H. 48.2 x l. 64.6 cm
Yun Hyong-keun is an eminent representative of Tansaekhwa (Dansaekhwa), the first Korean movement to achieve international recognition.
Yun Hyong-keun (1928-2007) belongs to the first “emancipated” generation of artists to have benefited from the reopening of universities after the Japanese occupation. However, he was not prominent in the effervescence that marked the art scene in the 1950s in Seoul. His name came to the fore in the 1970s, when his abstract work was associated with the monochrome painting that was flourishing at the time. Korean critics hailed this movement, known as Tansaekhwa (Dansaekhwa), as the first abstract and contemporary style expressing a national ethos.

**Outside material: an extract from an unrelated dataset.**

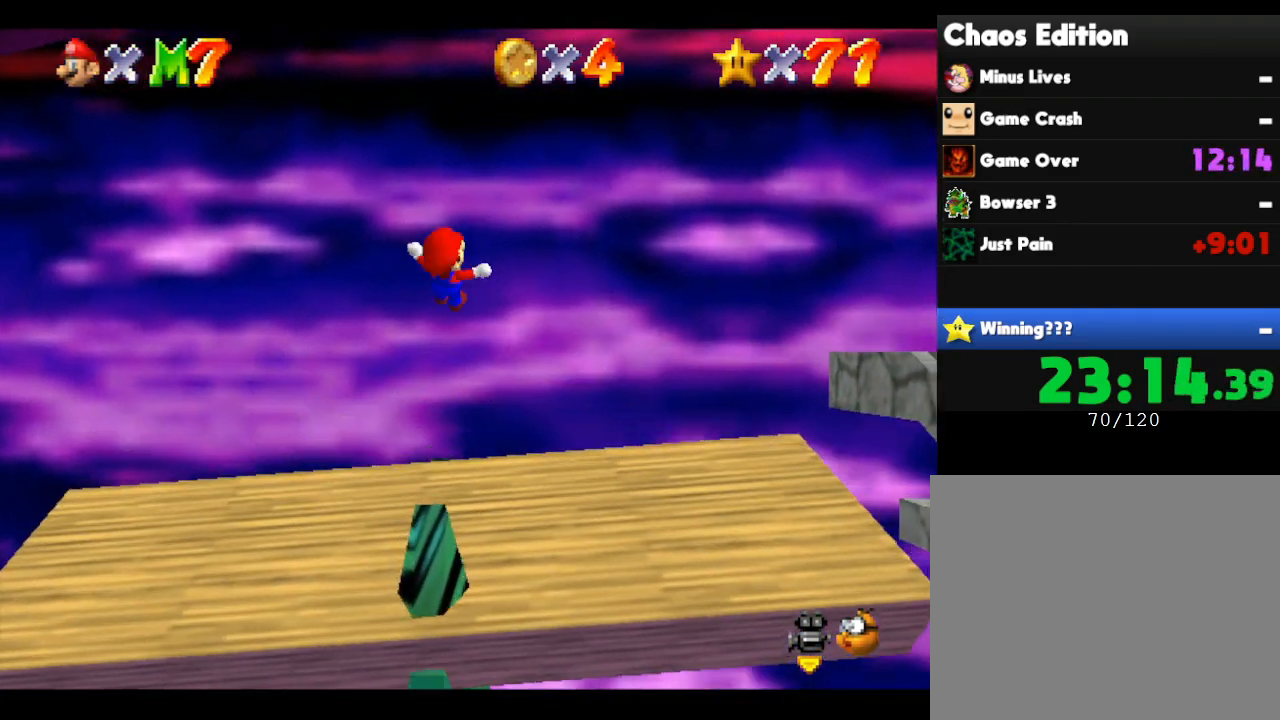
{"buttons": [], "left_stick": "left", "events": [[100, "left_stick", "up-right"], [217, "left_stick", "center"], [417, "left_stick", "left"]]}
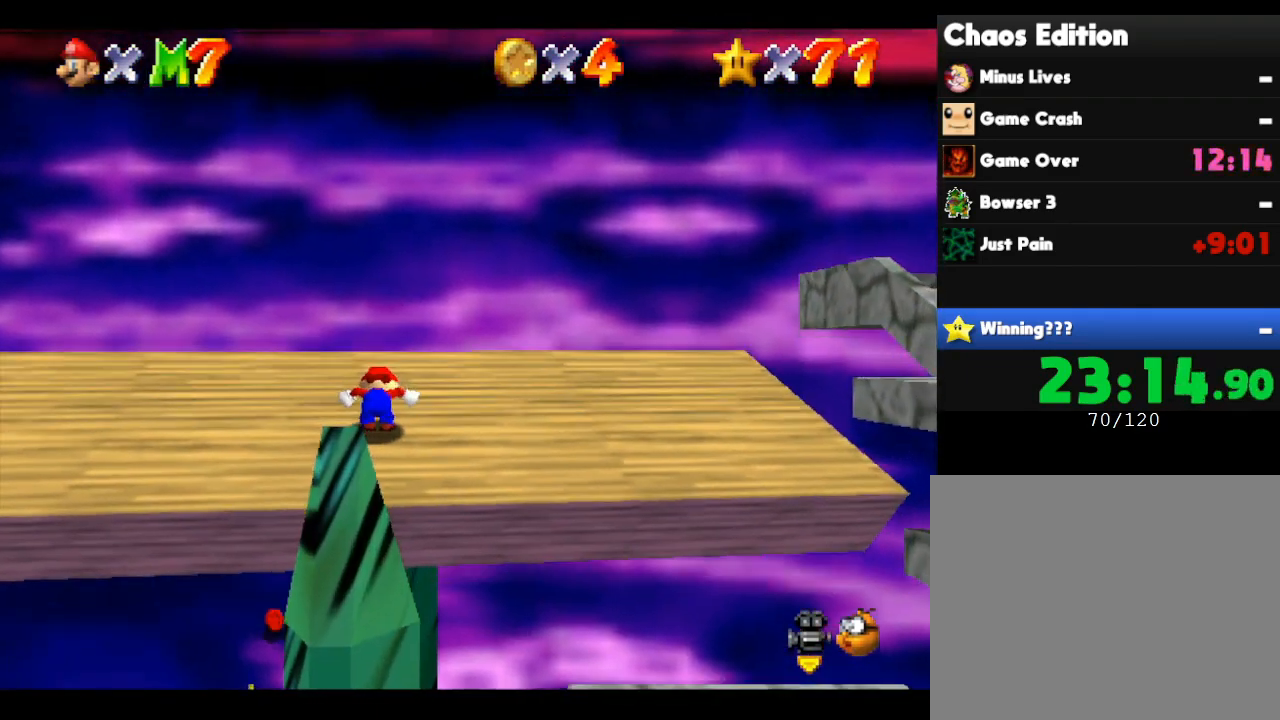
{"buttons": [], "left_stick": "down-left", "events": [[83, "left_stick", "up-left"], [200, "left_stick", "left"], [400, "left_stick", "down-left"]]}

The artists of this movement were expressing common concerns relating to the question, inherited from the traditional arts, of the physical and mental role of artists in the realisation of their work, and an interest in the material itself, contradicting a purely pictorial and two-dimensional treatment of the canvas. In the work of Yun Hyong-keun, these qualities were expressed in the use of pigments, usually ultramarine and burnt sienna, diluted in turpentine and applied in very damp layers to the unprimed canvas or paper. The paint soaked into the fibres, softening the severe geometry of the canvas in a halo effect partly left to chance. The artist also incorporated a cosmological dimension in his painting that was recurrent in the work of his fellow artists in Korea, seeking to recreate microcosms through the combined use of ultramarine and sienna, which symbolised the union of water and earth.
Yun Hyong-keun’s growing renown did not prevent him from coming to Paris to complete his training at the Académie de la Grande Chaumière, between 1980 and 1982. Twenty years later he returned Paris for a few months on the occasion of a gallery exhibition for which he produced this work on paper.